▶ Task item:
All pictures must be left out as you transcribe the lines from the first line of the data to the line containing "right back paw: (561, 681)", both included.

□ □ □ □ □ □ □

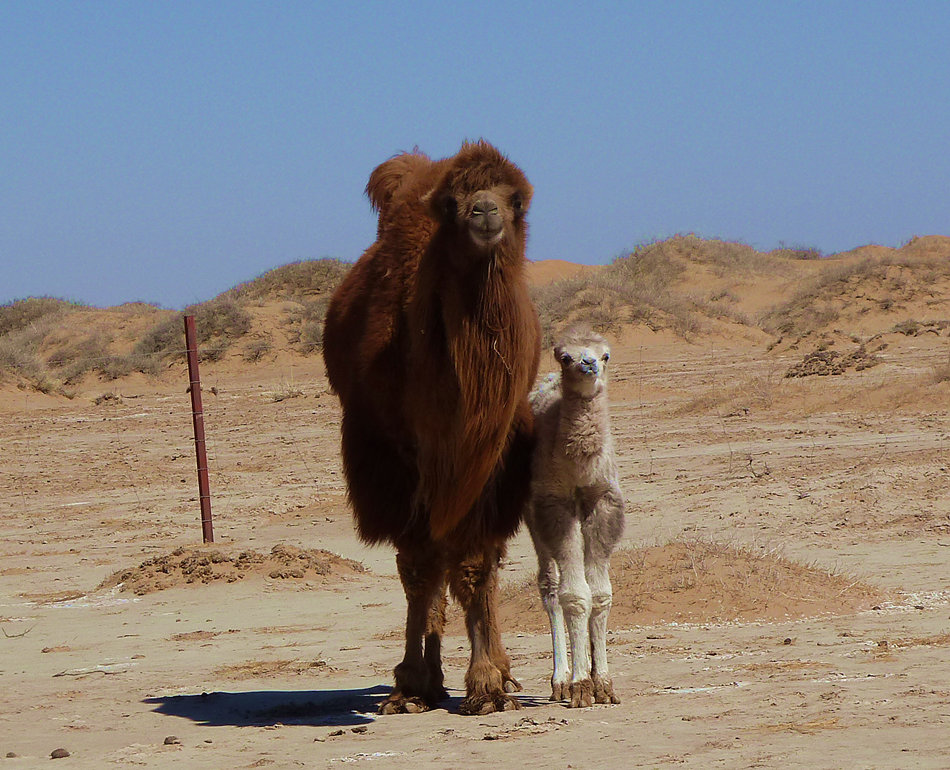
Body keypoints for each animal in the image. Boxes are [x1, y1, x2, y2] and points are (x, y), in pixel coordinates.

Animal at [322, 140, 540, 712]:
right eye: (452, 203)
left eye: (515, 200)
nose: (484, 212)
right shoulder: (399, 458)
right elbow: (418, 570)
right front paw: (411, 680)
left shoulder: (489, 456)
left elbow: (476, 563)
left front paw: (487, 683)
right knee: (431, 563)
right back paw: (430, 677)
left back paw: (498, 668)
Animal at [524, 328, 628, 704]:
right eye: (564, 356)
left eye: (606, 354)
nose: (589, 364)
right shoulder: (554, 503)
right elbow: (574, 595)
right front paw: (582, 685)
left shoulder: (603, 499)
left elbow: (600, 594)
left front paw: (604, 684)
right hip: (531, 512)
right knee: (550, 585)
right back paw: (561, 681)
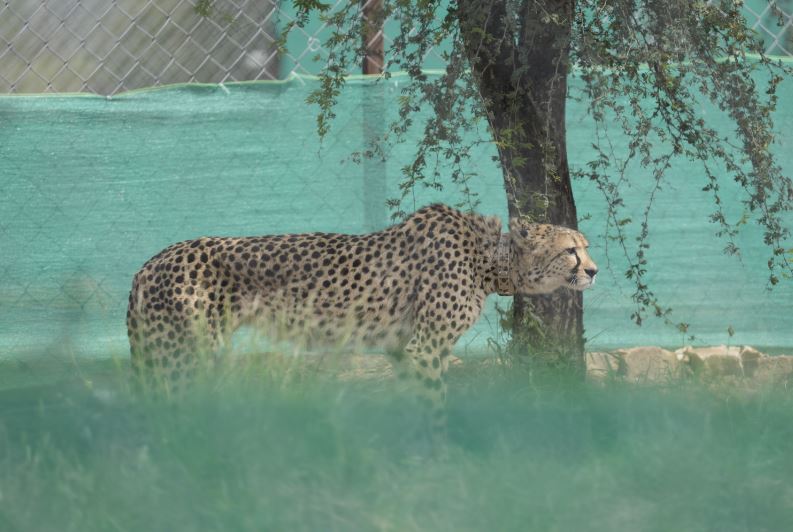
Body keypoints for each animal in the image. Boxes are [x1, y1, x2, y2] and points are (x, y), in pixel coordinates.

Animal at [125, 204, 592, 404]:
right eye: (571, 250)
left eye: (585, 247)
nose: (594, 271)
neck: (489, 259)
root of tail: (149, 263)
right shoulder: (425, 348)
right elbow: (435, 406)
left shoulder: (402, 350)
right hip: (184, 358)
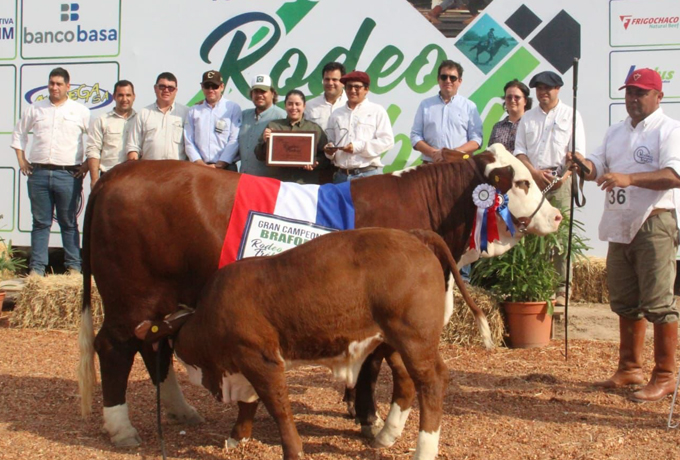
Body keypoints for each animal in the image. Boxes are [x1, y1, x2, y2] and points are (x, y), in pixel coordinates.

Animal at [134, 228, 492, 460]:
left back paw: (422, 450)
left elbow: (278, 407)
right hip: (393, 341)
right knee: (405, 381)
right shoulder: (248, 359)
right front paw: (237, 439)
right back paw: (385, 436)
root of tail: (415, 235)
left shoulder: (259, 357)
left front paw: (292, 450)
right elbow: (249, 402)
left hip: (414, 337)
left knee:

□ □ □ □ □ □ □

▶ Written solution:
Body keypoints for each animal in the image. Boxes are [x1, y1, x2, y2] and points are (x, y), in pixel coordinates.

Animal at [322, 140, 540, 712]:
right eye: (452, 203)
left eye: (515, 200)
nose: (484, 212)
right shoulder: (399, 458)
right elbow: (418, 570)
right front paw: (411, 680)
left shoulder: (489, 456)
left elbow: (476, 563)
left front paw: (487, 683)
right knee: (431, 563)
right back paw: (430, 677)
left back paw: (498, 668)
Animal at [524, 328, 628, 704]:
right eye: (564, 356)
left eye: (606, 354)
nose: (589, 364)
right shoulder: (554, 503)
right elbow: (574, 595)
right front paw: (582, 685)
left shoulder: (603, 499)
left elbow: (600, 594)
left front paw: (604, 684)
right hip: (531, 512)
right knee: (550, 585)
right back paw: (561, 681)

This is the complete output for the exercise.